Text block
◆ ◆ ◆ ◆
The variant of knowledge-distillation described in the Gemma 2 report is token-level (“soft-target”) distillation:

loss = Eₓ [ KL (P_Teacher(·|context x) ‖ P_Student(·|context x) ) ].

To compute that KL divergence you need, for every training position, the probability (or logits) that the teacher assigns to every vocabulary token (or at least to the subset of tokens you keep after truncation).
Having only a sampled continuation (the teacher’s hard output string) would collapse the distribution back to a one-hot target, which would give you nothing beyond ordinary next-token training.

How this is done in practice:

  1. The training pipeline runs a forward pass of the large teacher on the same input stream the student sees.
  2. The full softmax vector is fed into the loss for the student (often just the logits to avoid an extra softmax).
◆ ◆ ◆ ◆
Exercises
1. Rewrite the paragraph of the text on knowledge distillation that begins "To compute that KL divergence" more briefly, keeping its main facts.
2. Write the next part of the text on knowledge distillation, picking up after its last sentence.

Dataset excerpt
◆ ◆ ◆ ◆
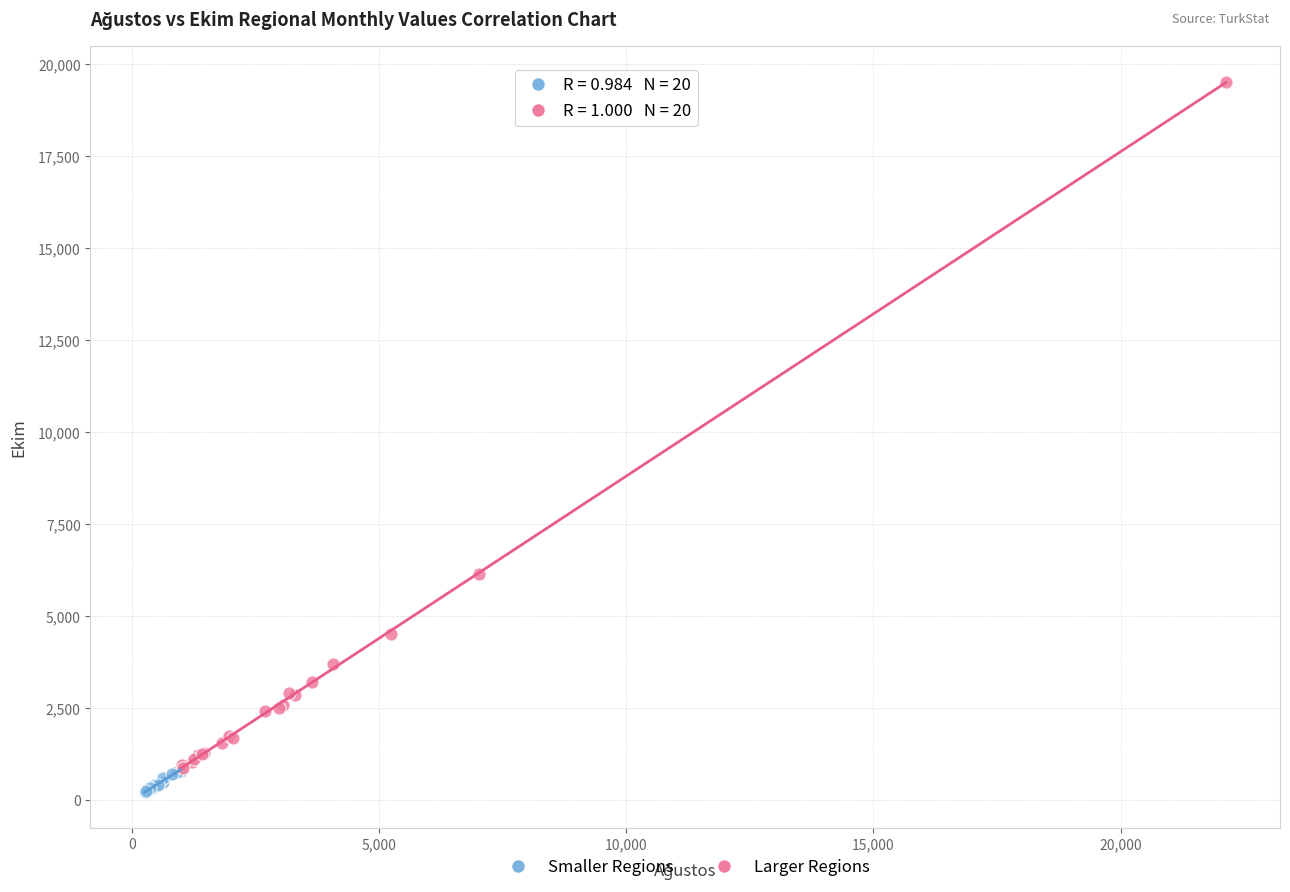

What are all the series names shown in the legend?

Smaller Regions, Larger Regions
◆ ◆ ◆ ◆
Response list
1. Computing the KL divergence requires the teacher's probabilities or logits for every vocabulary token, or for the subset kept after truncation, at each training position. A sampled continuation alone reduces the target to one-hot and offers nothing beyond ordinary next-token training.

2.
    • To save bandwidth you can drop very low-probability entries or keep only the top-k + “other” bucket, but you still need the probabilities, not the sampled text.
  3. You usually do this “on-the-fly” rather than storing the logits, because persisting 250 k-dim distributions for trillions of tokens would be infeasible.

There are other distillation styles—e.g. sequence-level distillation where you train on the teacher’s sampled outputs—but that is not what Gemma 2 is referring to.